Trabajo solicitado:
a. Imprime del fragmento biográfico el pasaje que comienza en las palabras "En 1920 fue" y termina después de "toda la República.", sin cambiar nada.
b. Según el fragmento biográfico, ¿qué Presidente de la República llamó en 1929 a ocupar el cargo de Ministro de Hacienda?
##### Fragmento del documento #####
Al estallar la Revolución Liberal del 5 de junio de 1895 se enroló en el ejército insurgente, y poco después ingresó a la Escolta de Honor que acompañó al Gral. Eloy Alfaro en todos los campos de batalla. Asistió entonces al triunfo de Gatazo, y luego entró a Quito con los vencedores.
De regreso a Guayaquil continuó sus estudios de leyes que los culminó en 1898. En esa ocasión obtuvo el Premio Municipalidad de Guayaquil, pero, paradójicamente, no se graduó.
En 1911 ocupó la Tesorería de Hacienda del Guayas, y en enero del año siguiente, al conocer del cobarde Asesinato de los Héroes Liberales intentó retirarse a sus actividades particulares, pero fue nombrado Secretario de la Municipalidad de Guayaquil, cargo en el que sirvió a su ciudad hasta 1914.
En 1920 fue elegido Diputado por la provincia del Guayas en representación del Partido Liberal Radical, y al año siguiente fue elegido Presidente de la Cámara de Diputados, dignidad que desempeñó hasta 1922 en que se excusó y volvió a Guayaquil para ocupar la gerencia de la Compañía Ecuatoriana de Estancos, empresa privada formada con el propósito de organizar, administrar y controlar la producción y venta de alcoholes, en la costa; y tabaco, en toda la República.
En 1929, ante la grave crisis económica por la cual atravesaba el país como consecuencia de la caída de las exportaciones de cacao, el Presidente de la República, Dr. Isidro Ayora, lo llamó para el cargo de Ministro de Hacienda, pues la experiencia y exitosa labor realizada frente a los estancos lo convertían en la persona más idónea para ejercer un acertado control financiero, pero pocos meses después renunció por desacuerdos con el Ejecutivo y regresó a Guayaquil.
Luego del desgobierno que se produjo en 1931 como consecuencia de la caída del presidente Ayora, y la Guerra de los Cuatro Días que en 1932 produjo la “incalificable descalificación” del Presidente electo, Sr. Neptalí Bonifaz Ascázubi; el Dr. Alberto Guerrero Martínez, como Presidente del Congreso Encargado del Poder Ejecutivo, convocó a nuevas elecciones presidenciales para evitar que el país se salga de los cauces constitucionales.
##### Datos del ejercicio #####
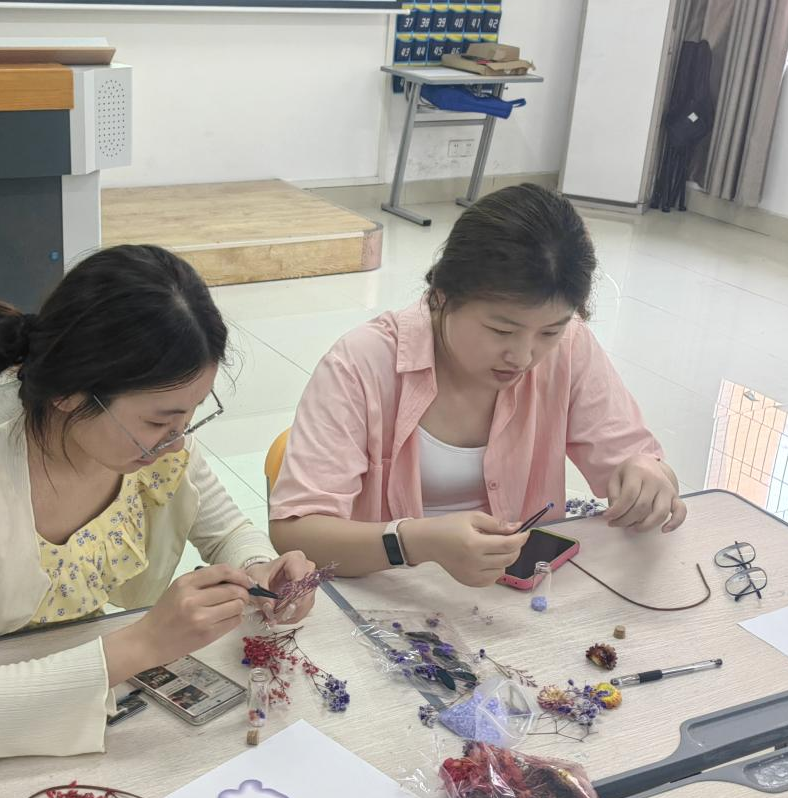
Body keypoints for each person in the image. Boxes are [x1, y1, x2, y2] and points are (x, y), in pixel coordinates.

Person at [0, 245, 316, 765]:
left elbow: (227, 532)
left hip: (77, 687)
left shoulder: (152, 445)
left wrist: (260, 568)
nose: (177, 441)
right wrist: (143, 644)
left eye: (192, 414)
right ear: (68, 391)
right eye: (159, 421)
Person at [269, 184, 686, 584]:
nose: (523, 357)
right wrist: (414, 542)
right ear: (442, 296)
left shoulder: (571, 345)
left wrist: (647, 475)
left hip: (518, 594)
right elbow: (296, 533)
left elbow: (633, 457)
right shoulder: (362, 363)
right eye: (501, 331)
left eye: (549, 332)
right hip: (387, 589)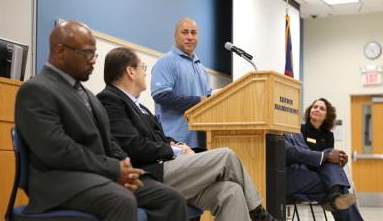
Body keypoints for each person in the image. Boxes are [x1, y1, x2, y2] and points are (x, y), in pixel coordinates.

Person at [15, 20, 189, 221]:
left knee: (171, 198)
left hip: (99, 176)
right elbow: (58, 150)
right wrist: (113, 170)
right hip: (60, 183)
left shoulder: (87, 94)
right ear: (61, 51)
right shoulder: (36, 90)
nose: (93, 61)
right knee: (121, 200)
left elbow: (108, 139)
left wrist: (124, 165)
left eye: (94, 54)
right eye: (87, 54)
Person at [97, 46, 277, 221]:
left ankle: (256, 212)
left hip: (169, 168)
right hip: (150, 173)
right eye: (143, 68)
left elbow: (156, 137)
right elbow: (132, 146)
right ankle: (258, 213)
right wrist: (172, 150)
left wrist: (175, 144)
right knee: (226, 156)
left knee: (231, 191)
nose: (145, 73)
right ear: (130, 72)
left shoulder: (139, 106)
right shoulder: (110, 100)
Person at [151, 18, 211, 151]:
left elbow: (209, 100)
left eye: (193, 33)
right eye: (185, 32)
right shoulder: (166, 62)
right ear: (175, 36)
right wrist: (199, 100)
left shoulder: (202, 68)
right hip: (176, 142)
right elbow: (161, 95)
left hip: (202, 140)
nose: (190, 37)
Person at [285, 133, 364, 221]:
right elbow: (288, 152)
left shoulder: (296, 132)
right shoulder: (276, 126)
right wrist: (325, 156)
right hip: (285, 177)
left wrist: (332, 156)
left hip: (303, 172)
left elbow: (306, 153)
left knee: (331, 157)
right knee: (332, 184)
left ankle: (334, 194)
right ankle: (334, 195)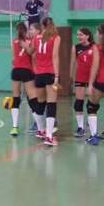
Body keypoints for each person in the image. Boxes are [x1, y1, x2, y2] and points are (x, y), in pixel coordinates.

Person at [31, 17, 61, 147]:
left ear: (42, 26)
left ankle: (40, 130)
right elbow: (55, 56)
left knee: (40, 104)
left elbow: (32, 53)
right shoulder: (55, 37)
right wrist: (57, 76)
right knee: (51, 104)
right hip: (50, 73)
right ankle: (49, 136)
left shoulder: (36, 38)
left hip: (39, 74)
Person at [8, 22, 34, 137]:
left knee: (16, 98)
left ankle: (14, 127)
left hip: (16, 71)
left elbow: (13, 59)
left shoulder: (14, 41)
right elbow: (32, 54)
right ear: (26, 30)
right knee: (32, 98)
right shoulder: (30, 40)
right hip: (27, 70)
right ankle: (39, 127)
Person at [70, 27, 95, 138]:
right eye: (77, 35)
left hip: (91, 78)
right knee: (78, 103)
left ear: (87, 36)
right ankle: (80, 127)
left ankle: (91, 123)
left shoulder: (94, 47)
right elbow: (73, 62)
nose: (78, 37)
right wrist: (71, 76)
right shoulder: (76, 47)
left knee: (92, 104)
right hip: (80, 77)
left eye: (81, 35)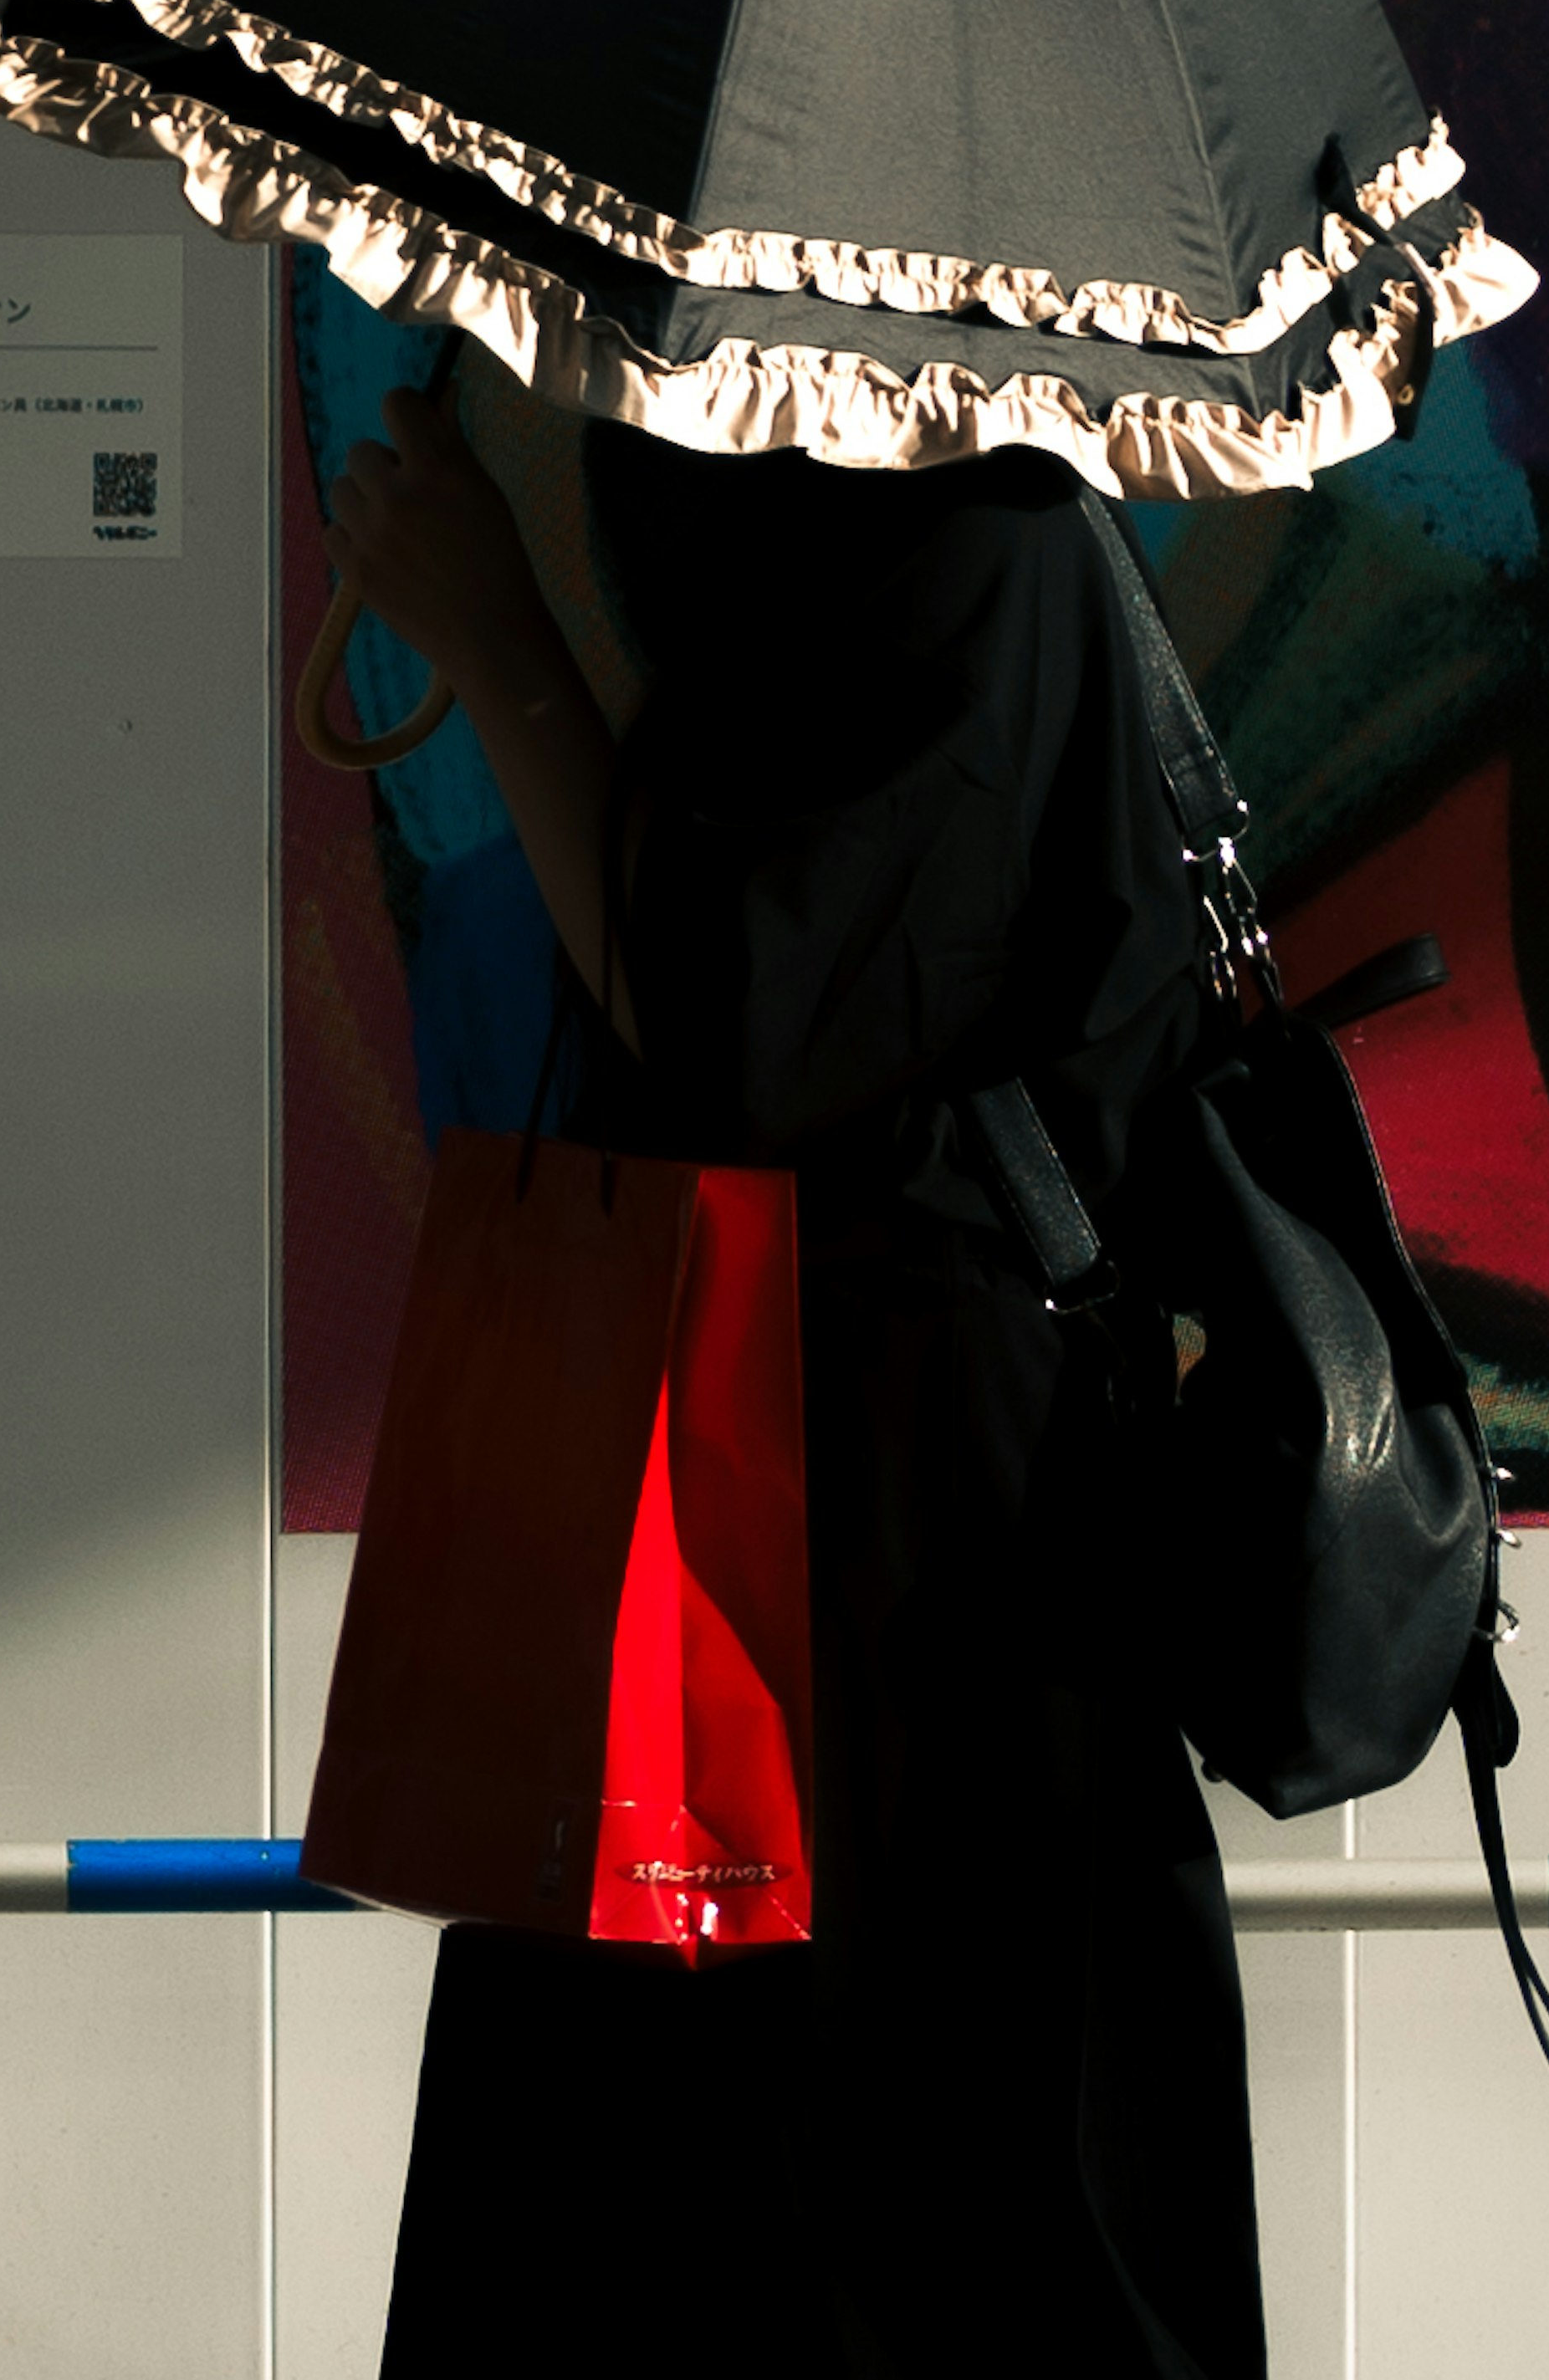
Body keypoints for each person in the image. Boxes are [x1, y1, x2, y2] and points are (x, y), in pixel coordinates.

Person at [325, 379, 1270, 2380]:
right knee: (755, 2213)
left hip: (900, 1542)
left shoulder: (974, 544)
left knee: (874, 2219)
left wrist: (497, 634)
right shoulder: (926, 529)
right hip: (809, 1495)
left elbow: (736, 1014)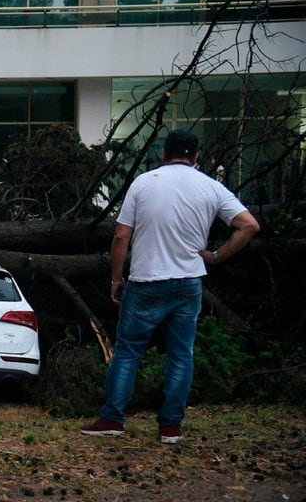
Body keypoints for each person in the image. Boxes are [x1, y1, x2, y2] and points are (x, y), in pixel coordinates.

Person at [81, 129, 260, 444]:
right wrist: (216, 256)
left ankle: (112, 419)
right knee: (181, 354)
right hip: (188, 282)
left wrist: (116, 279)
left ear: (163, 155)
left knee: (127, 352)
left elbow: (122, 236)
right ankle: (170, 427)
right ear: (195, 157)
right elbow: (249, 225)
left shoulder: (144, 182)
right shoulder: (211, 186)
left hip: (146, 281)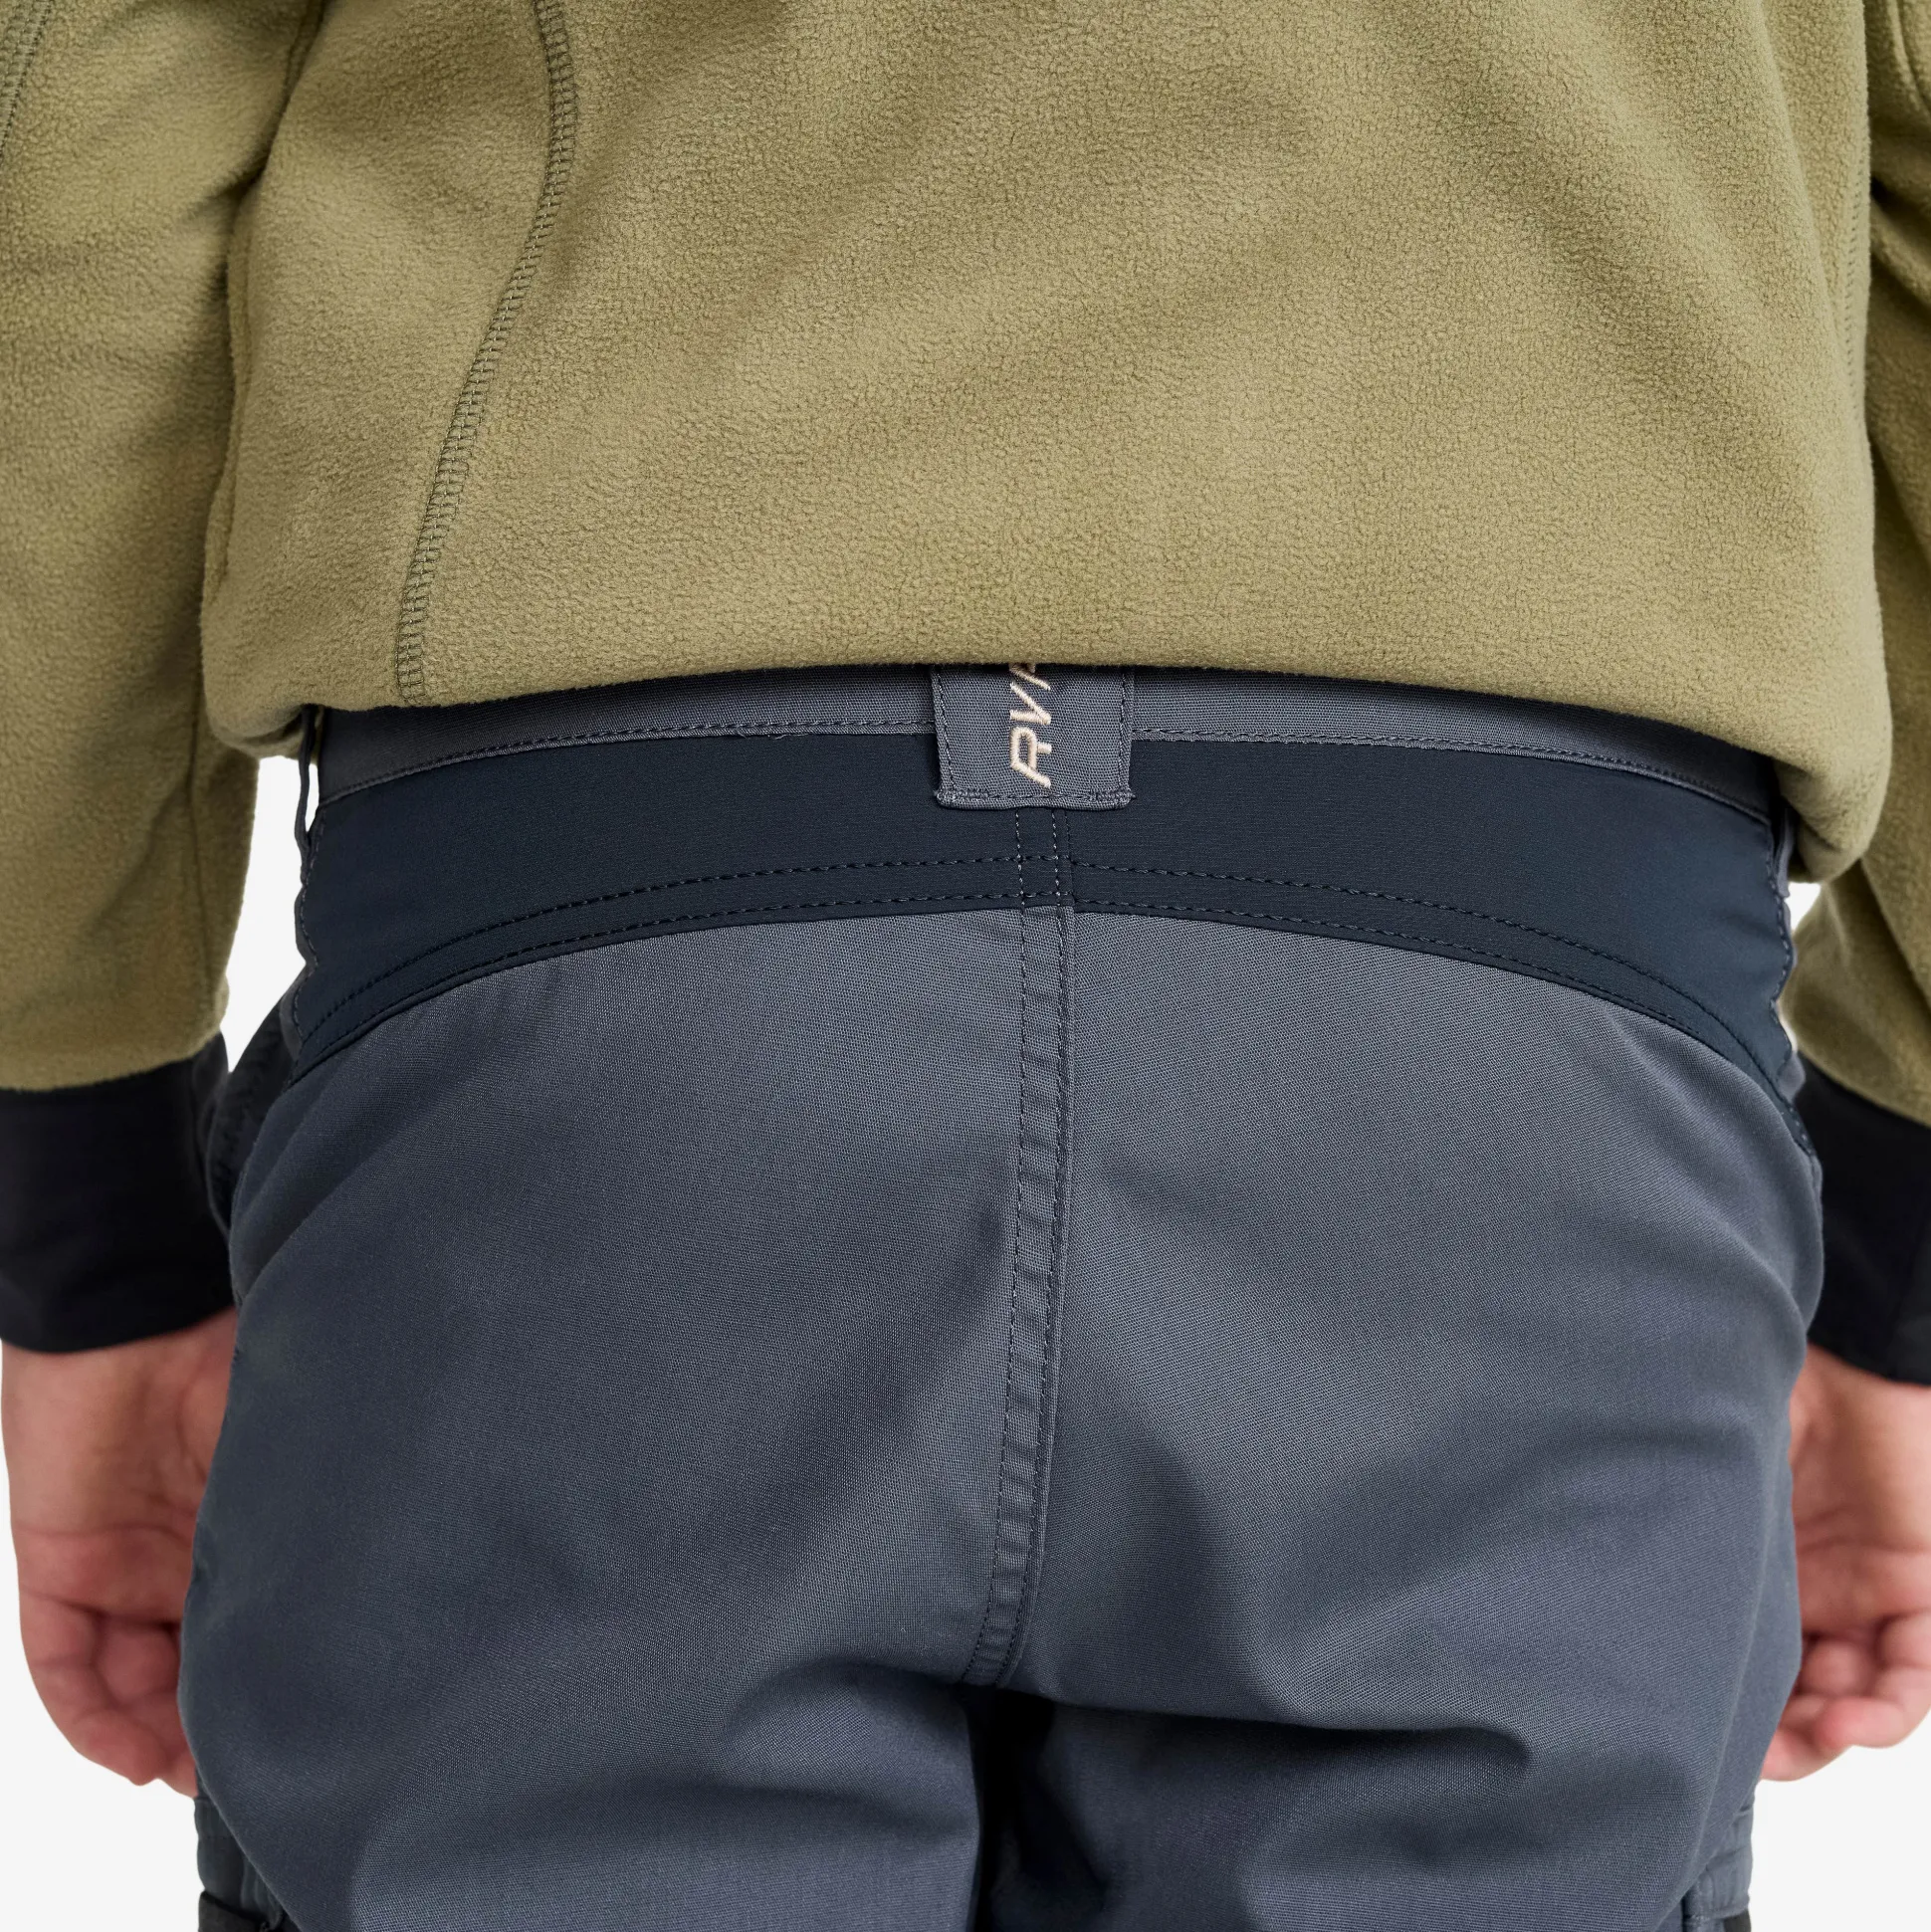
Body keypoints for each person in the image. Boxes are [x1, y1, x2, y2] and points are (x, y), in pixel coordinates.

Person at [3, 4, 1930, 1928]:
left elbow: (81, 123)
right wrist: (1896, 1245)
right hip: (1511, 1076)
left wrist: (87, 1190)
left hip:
#####
Resultados del ejercicio:
a.
En 1920 fue elegido Diputado por la provincia del Guayas en representación del Partido Liberal Radical, y al año siguiente fue elegido Presidente de la Cámara de Diputados, dignidad que desempeñó hasta 1922 en que se excusó y volvió a Guayaquil para ocupar la gerencia de la Compañía Ecuatoriana de Estancos, empresa privada formada con el propósito de organizar, administrar y controlar la producción y venta de alcoholes, en la costa; y tabaco, en toda la República.

b. El Dr. Isidro Ayora.